→ Study text
══════════════════════════════

Improve call counting mechanism by kouvel · Pull Request #1457 · dotnet/runtime (original) (raw)

@noahfalk: How this changes our memory usage relative to before?

The latest commit removed the Completed stage and instead deletes the call counting infos, freeing that memory sooner and bringing it a bit closer to getting a fair comparison between deleting and not deleting stubs.

When not deleting stubs, I also made a local change to not create forwarder stubs. This is not included in the change, since I didn't intend changes to the config var to change too much of what happens underneath.

Here's some data on memory usage before the change, and after the change with and without deleting stubs where applicable. Committed memory was averaged over 8 runs after removing upper outliers and following a forced GC.

Call 10,000 empty nonvirtual methods, repeat 50 times in total with 100 ms gaps in-between

| | Before | No delete | Diff | Delete | Diff | | | -------------- | --------- | ----- | ------ | ----- | ---- | | Committed (KB) | 21128 | 21337 | 209 | 21119 | -10 |

~210 KB higher when not deleting stubs, no change when deleting stubs. Stubs are deleted once.

Stub counts:

| | No delete | Delete | | | ---------------- | ------ | ----- | | Count total | 10382 | 10418 | | Completed total | 10052 | 10052 | | Count at end | 10382 | 87 | | Completed at end | 10052 | 4 | | Active at end | 330 | 83 | | Forwarders | 0 | 36 |

CscRoslynSource, repeat 16 times in the same process

| | Before | No delete | Diff | Delete | Diff | | | -------------- | --------- | ----- | ------ | ----- | -- | | Committed (KB) | 68503 | 69169 | 666 | 68561 | 58 |

~660 KB higher when not deleting stubs, ~60 KB higher when deleting stubs. Stubs are deleted once.

Stub counts:

| | No delete | Delete | | | ---------------- | ------ | ----- | | Count total | 17279 | 19882 | | Completed total | 12380 | 13493 | | Count at end | 17279 | 2654 | | Completed at end | 12380 | 862 | | Active at end | 4902 | 1792 | | Forwarders | 0 | 5643 |

The slight memory overhead when deleting stubs probably would linger, as it would likely not reach the threshold for deleting stubs again for a while at least. The heuristics for deleting can be improved later if desired by using a timer for coalescing and decreasing the threshold.

Msix-catalog shortly followiing startup.

This is a bit interesting because the point when the app starts is also the point when call counting begins, so not much gets a chance to complete call counting by then and stubs are not deleted immediately.

| | Before | After | Diff | | | -------------- | ----- | ----- | --- | | Committed (KB) | 81922 | 82587 | 664 |

~660 KB higher after the change (with or without deleting stubs).

Stub counts:

| | After | | | --------------- | ----- | | Count total | 13081 | | Completed total | 3 | | Forwarders | 2845 |

Using the app slightly causes most of the stubs to be deleted fairly quickly. After that, the total stub count ranges between 2000 and 6000. Improving the deletion heuristics as described above might keep the memory overhead lower if desired. However, the committed memory was not stable after using the app a bit, so I didn't include numbers for that. It would probably be measurable with many samples and some analysis, scaling with the total stub count, but it seems to fall within error range.

══════════════════════════════

→ Listed entries
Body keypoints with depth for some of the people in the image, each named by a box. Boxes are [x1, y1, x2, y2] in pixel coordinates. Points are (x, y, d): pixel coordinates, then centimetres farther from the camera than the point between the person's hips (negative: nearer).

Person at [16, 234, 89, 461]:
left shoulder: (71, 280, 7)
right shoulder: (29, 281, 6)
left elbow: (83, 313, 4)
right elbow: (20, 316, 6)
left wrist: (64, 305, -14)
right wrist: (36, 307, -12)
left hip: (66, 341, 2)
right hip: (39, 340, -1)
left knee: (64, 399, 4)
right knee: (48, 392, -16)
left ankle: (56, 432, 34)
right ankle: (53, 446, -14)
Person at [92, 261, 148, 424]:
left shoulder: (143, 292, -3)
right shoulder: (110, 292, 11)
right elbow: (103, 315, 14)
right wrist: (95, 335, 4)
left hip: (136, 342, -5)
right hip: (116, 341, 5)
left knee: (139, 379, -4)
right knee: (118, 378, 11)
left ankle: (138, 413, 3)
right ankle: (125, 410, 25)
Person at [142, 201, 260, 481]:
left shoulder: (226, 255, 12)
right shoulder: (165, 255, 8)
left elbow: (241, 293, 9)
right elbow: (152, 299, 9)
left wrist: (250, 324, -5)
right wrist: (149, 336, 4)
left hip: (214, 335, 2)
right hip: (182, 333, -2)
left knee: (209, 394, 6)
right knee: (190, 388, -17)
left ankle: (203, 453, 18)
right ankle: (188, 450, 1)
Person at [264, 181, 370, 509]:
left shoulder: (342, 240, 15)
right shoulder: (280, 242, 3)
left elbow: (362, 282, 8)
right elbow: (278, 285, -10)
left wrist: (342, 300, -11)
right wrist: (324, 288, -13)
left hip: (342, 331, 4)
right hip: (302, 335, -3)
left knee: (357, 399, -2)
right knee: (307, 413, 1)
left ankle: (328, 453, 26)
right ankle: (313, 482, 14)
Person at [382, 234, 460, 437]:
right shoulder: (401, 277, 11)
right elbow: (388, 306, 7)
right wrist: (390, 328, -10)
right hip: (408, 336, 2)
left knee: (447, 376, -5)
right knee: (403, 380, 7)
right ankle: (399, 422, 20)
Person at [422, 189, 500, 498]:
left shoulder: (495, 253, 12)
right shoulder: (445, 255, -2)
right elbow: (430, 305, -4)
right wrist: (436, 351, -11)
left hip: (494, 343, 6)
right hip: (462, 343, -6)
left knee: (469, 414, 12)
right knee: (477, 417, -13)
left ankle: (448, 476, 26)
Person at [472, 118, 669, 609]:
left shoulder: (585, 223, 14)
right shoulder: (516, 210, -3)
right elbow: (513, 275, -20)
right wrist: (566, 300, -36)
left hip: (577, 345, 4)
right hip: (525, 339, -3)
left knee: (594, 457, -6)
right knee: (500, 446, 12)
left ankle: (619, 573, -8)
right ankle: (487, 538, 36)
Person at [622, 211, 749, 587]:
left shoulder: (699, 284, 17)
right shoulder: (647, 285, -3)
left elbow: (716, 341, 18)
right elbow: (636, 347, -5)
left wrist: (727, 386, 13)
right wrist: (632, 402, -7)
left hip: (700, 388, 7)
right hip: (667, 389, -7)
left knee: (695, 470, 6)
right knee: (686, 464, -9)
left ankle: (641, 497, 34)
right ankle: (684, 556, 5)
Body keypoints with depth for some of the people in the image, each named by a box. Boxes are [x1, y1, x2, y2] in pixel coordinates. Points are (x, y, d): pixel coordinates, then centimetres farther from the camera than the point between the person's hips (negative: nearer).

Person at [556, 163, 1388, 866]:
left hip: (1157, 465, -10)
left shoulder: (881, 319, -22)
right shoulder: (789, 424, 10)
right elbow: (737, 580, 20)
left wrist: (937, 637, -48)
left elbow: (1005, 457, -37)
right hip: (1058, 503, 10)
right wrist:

══════════════════════════════

→ What to work on
1 – For the pull request comment on call counting, decide whether each statement agrees with it: (a) the latest commit removed the Completed stage; (b) the local change to not create forwarder stubs is part of the change; (c) committed memory stayed stable after the Msix-catalog app had been used a bit. For each one, answer yes or no and quote the deciding words of the comment.
2 – Carry on the pull request comment on call counting from its last sentence.

→ Responses for each task
1 –
(a) Yes: "The latest commit removed the Completed stage and instead deletes the call counting infos"
(b) No: "This is not included in the change"
(c) No: "the committed memory was not stable after using the app a bit, so I didn't include numbers for that"

2 –
@davidwrighton: Could you explain the logic around DeleteAllCallCountingStubs
Why do we do this
what data drove doing that

Added some data above. It was done to make a reasonable attempt to keep memory utilization similar to before and not leak the usually temporary memory from call counting stubs, as the memory overhead from stubs can be noticeable. In a larger app with ~100,000 methods being called, the overhead would reach into the several-MB range. The main and intended tradeoff is that methods that have not completed counting but are still being called (just less frequently) will have to go through the prestub again to reinstall the call counter.

under what situations

Every time the background JIT queue empties, if the count of call counting stubs that have completed is >= 4 K, call counting stubs are deleted. It occurs fairly sparsely and only once if at all in the larger benchmarks that I have run.

what stress modes need to be written to ensure that deleting stubs won't put us in a bad state

I think the larger perf tests like CscRoslynSource might be a good candidate for stressing, running multiple iterations in a process, and multiple processes over for period of time, with thresholds decreased to delete stubs more frequently and to transition tiers more quickly. I'll kick that off for a sanity test.

For instance, I don't have complete confidence that we have tracking for all cases where a virtual function pointer is captured somewhere, and we could potentially be in a situation where we end up deleting code underneath ourselves. How do I force this to happen for a set of methods and test that the deleting didn't cause a problem.

The main issues I was concerned with were:

The vtable slot value may be fetched already in a GC-safe point (possible on arm64/arm32, may be possible on x64/x86 depending on code gen)

This is prevented by using forwarder stubs (precodes) for vtable methods. The vtable slot never points to a call counting stub and instead points to a forwarder stub. Since the runtime cannot be suspended inside a forwarder stub or a call counting stub, suspension in the caller or callee in any place would allow deleting stubs.

The processor may have cached precode targets

This is prevented by issuing the necessary barriers after targets are updated and before resuming the runtime. Threads in preemptive GC mode use a lock for synchronizing the relevant data.

For any case that requires a multi-callable entry point to a vtable method, a FuncPtrStub is used for tiering purposes. For single-callable cases, the call goes through the vtable slot.

@noahfalk: How this changes the startup perf of an app running on a single core?

MusicStore affinitized to 1 processor

Similar to when not affinitized except call counting happens a bit later (delay is increased) and with much larger spikes. The y-axis is on a log10 scale.

Although the graph only shows two samples, there is no change to startup perf in this mode over multiple runs.

The call counting overhead is decreased, but otherwise it's not much better or worse than before. There are a couple of improvements I have in mind for these types of cases for the future.

Some normal startup numbers

| | Before (ms) | After (ms) | Diff % | | | -------------- | ---------- | -------- | ------ | | MusicStore | 963.250 | 964.250 | 0.1% | | CscRoslyn | 1675.733 | 1674.090 | -0.1% | | Msix-catalog | 1076.580 | 1076.011 | -0.1% |

@noahfalk: You and @brianrob probably want to agree if any additional performance regression testing is necessary.

@brianrob, thoughts?

@noahfalk if you haven't already, I would appreciate if you could review the last 3 commits.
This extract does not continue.